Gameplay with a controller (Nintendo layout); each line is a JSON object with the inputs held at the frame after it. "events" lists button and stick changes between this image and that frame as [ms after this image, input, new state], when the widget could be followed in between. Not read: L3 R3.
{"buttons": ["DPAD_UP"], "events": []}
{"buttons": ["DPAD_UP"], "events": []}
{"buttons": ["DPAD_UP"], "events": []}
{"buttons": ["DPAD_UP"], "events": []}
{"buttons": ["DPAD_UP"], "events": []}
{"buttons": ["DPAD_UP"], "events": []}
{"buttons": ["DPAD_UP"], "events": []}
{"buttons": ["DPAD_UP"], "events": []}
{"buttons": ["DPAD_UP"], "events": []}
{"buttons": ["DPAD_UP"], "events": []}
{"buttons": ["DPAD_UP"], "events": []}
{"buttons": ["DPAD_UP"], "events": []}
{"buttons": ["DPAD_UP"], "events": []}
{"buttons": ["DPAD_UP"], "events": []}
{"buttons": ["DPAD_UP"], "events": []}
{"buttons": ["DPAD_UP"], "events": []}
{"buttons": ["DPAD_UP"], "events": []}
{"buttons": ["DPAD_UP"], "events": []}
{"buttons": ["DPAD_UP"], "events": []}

__Requirement__
Every entry above should be duplicated exactly.

__Solution for this exercise__
Gameplay with a controller (Nintendo layout); each line is a JSON object with the inputs held at the frame after it. "events" lists button and stick changes between this image and that frame as [ms after this image, input, new state], when the widget could be followed in between. Not read: L3 R3.
{"buttons": ["DPAD_UP"], "events": []}
{"buttons": ["DPAD_UP"], "events": []}
{"buttons": ["DPAD_UP"], "events": []}
{"buttons": ["DPAD_UP"], "events": []}
{"buttons": ["DPAD_UP"], "events": []}
{"buttons": ["DPAD_UP"], "events": []}
{"buttons": ["DPAD_UP"], "events": []}
{"buttons": ["DPAD_UP"], "events": []}
{"buttons": ["DPAD_UP"], "events": []}
{"buttons": ["DPAD_UP"], "events": []}
{"buttons": ["DPAD_UP"], "events": []}
{"buttons": ["DPAD_UP"], "events": []}
{"buttons": ["DPAD_UP"], "events": []}
{"buttons": ["DPAD_UP"], "events": []}
{"buttons": ["DPAD_UP"], "events": []}
{"buttons": ["DPAD_UP"], "events": []}
{"buttons": ["DPAD_UP"], "events": []}
{"buttons": ["DPAD_UP"], "events": []}
{"buttons": ["DPAD_UP"], "events": []}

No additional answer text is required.